Question

How do you prove the statement lim as x approaches 2 for `(x^2 - 3x) = -2` using the epsilon and delta definition?

Answer 1

See the explanation, below.

Explanation:

Preliminary Analysis

We want to make `abs((x^2-3x)-(-2)) < epsilon`

By choosing `delta`, we control the maximum size of `abs(x-2)`

We now look at `abs((x^2-3x)-(-2))` keeping in mind what we control.

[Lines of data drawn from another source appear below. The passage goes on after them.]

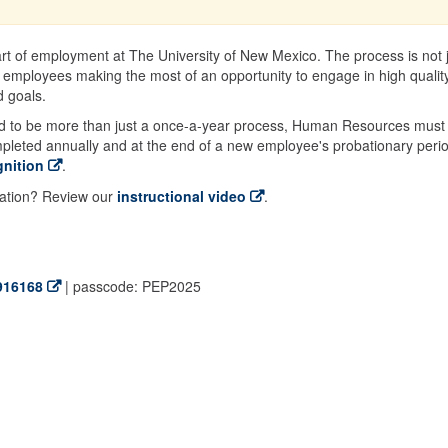
rt of employment at The University of New Mexico. The process is not 
 employees making the most of an opportunity to engage in high qualit
 goals.
d to be more than just a once-a-year process, Human Resources must
mpleted annually and at the end of a new employee's probationary peri
nition
.
uation? Review our
instructional video
.
916168
| passcode: PEP2025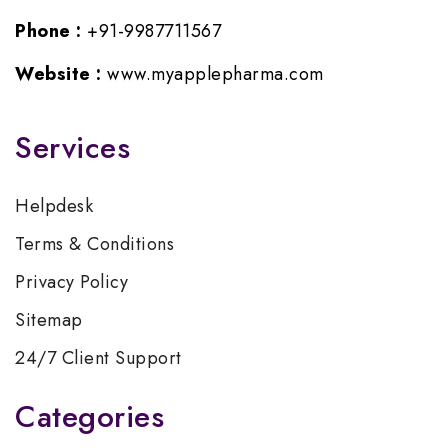
Phone :
+91-9987711567
Website :
www.myapplepharma.com
Services
Helpdesk
Terms & Conditions
Privacy Policy
Sitemap
24/7 Client Support
Categories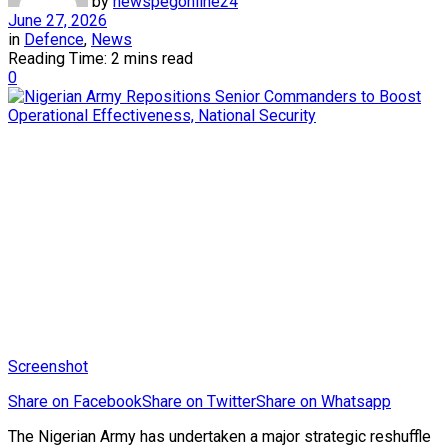
by
newspegonline24
June 27, 2026
in
Defence
,
News
Reading Time: 2 mins read
0
Screenshot
Share on Facebook
Share on Twitter
Share on Whatsapp
The Nigerian Army has undertaken a major strategic reshuffle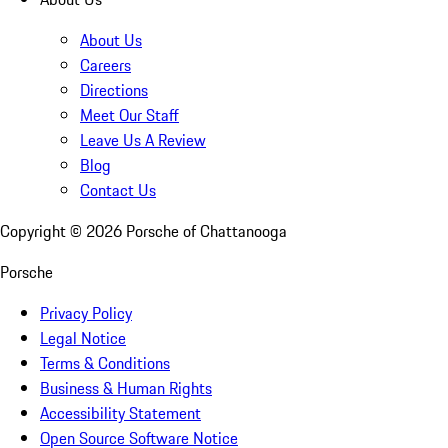
About Us
Careers
Directions
Meet Our Staff
Leave Us A Review
Blog
Contact Us
Copyright ©
2026
Porsche of Chattanooga
Porsche
Privacy Policy
Legal Notice
Terms & Conditions
Business & Human Rights
Accessibility Statement
Open Source Software Notice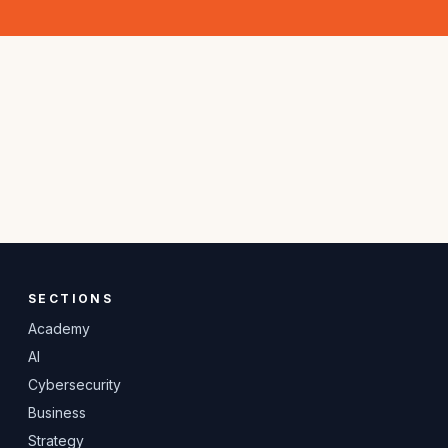
SECTIONS
Academy
AI
Cybersecurity
Business
Strategy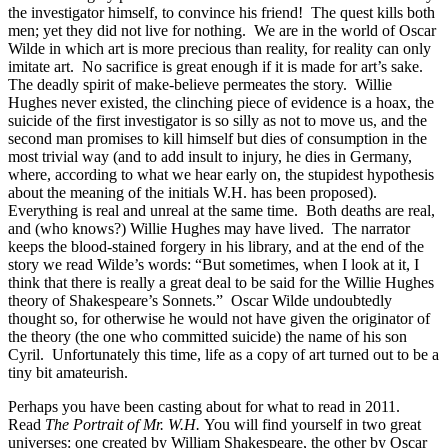
the investigator himself, to convince his friend! The quest kills both
men; yet they did not live for nothing. We are in the world of Oscar
Wilde in which art is more precious than reality, for reality can only
imitate art. No sacrifice is great enough if it is made for art’s sake.
The deadly spirit of make-believe permeates the story. Willie
Hughes never existed, the clinching piece of evidence is a hoax, the
suicide of the first investigator is so silly as not to move us, and the
second man promises to kill himself but dies of consumption in the
most trivial way (and to add insult to injury, he dies in Germany,
where, according to what we hear early on, the stupidest hypothesis
about the meaning of the initials W.H. has been proposed).
Everything is real and unreal at the same time. Both deaths are real,
and (who knows?) Willie Hughes may have lived. The narrator
keeps the blood-stained forgery in his library, and at the end of the
story we read Wilde’s words: “But sometimes, when I look at it, I
think that there is really a great deal to be said for the Willie Hughes
theory of Shakespeare’s Sonnets.” Oscar Wilde undoubtedly
thought so, for otherwise he would not have given the originator of
the theory (the one who committed suicide) the name of his son
Cyril. Unfortunately this time, life as a copy of art turned out to be a
tiny bit amateurish.
Perhaps you have been casting about for what to read in 2011.
Read
The Portrait of Mr. W.H.
You will find yourself in two great
universes: one created by William Shakespeare, the other by Oscar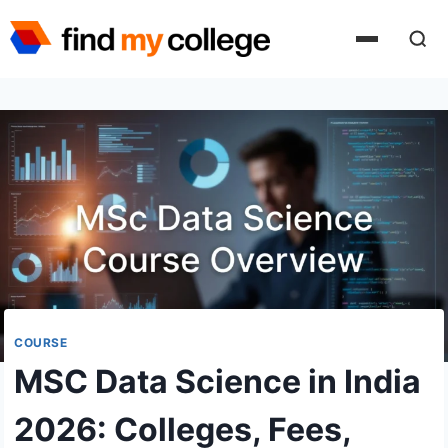
Skip
to
content
COURSE
MSC Data Science in India
2026: Colleges, Fees,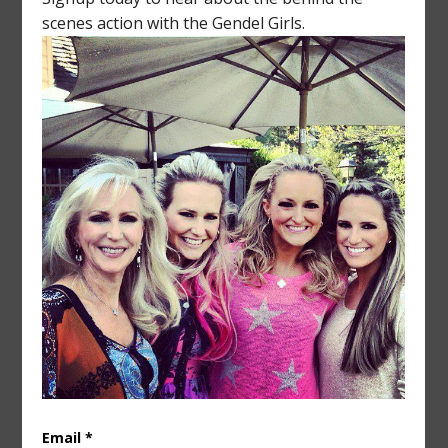
silhouette or strategy in mind.
I try not to think about business 24/7 - my girls
and grandchildren are the real blessings in my life.
Whether it's Lake Placid or Leipzig - I love getting
away from it all, as long as it's with my friends and
family. Some may say I am too close to my
daughters - I did join Laurissa on her honeymoon,
after all! Kalina and Catherine were spared that
treatment. Even after 25 years, working with
family isn’t easy, but we are getting better at it
every day and taking the industry by storm.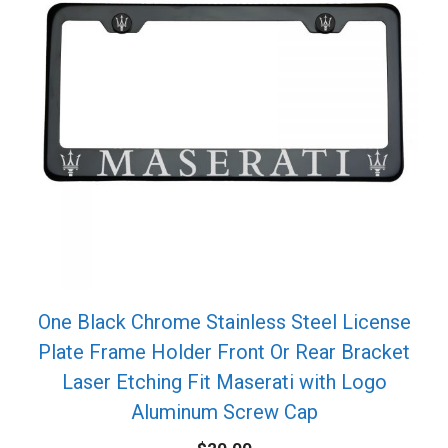
One Black Chrome Stainless Steel License
Plate Frame Holder Front Or Rear Bracket
Laser Etching Fit Maserati with Logo
Aluminum Screw Cap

`abs((x^2-3x)-(-2)) = abs(x^2-3x+2)`

`= abs((x-1)(x-2))`

`= abs(x-1)abs(x-2)`

If we knew the size of `abs(x-1)`, we could choose `abs(x-2)` to make sure that the product is `< epsilon`

Let's start by making sure that `x` is a little close to `2`, say `abs(x-2) < 1` (`delta` will need to be at most `1`.)

If `abs(x-2) < 1`, then `-1 < x-2 < 1`, that is: `1 < x < 3`.

If follows that `0 < x-1 < 2`, so we have `abs(x-1) < 2`

Now if we ALSO make sure that `abs(x-2) < epsilon/2`,

then we will have `abs(x-1)abs(x-2) < 2abs(x-2) < 2 (epsilon/2) = epsilon`

Now we are ready to write the proof:

Proof

Given `epsilon > 0`, let `delta = min{1,epsilon/2}`.
(Note that #delta is positive.)

For every `x` that satisfies `0 < abs(x-2) < delta`
we have

(`abs(x-1) < 2` and also)

`abs((x^2-3x)-(-2)) = abs(x^2-3x+2)`

`= abs((x-1)(x-2))`

`= abs(x-1)abs(x-2)`

`< (2)(epsilon/2) = epsilon`

We have shown that for any `epsilon > 0` there is a `delta > 0` such that

if `0 < abs(x-2) < delta`, then `abs((x^2-3x)-(-2)) < epsilon`.

By the definition of limit, `lim_(xrarr2)(x^2-3x) = -2`.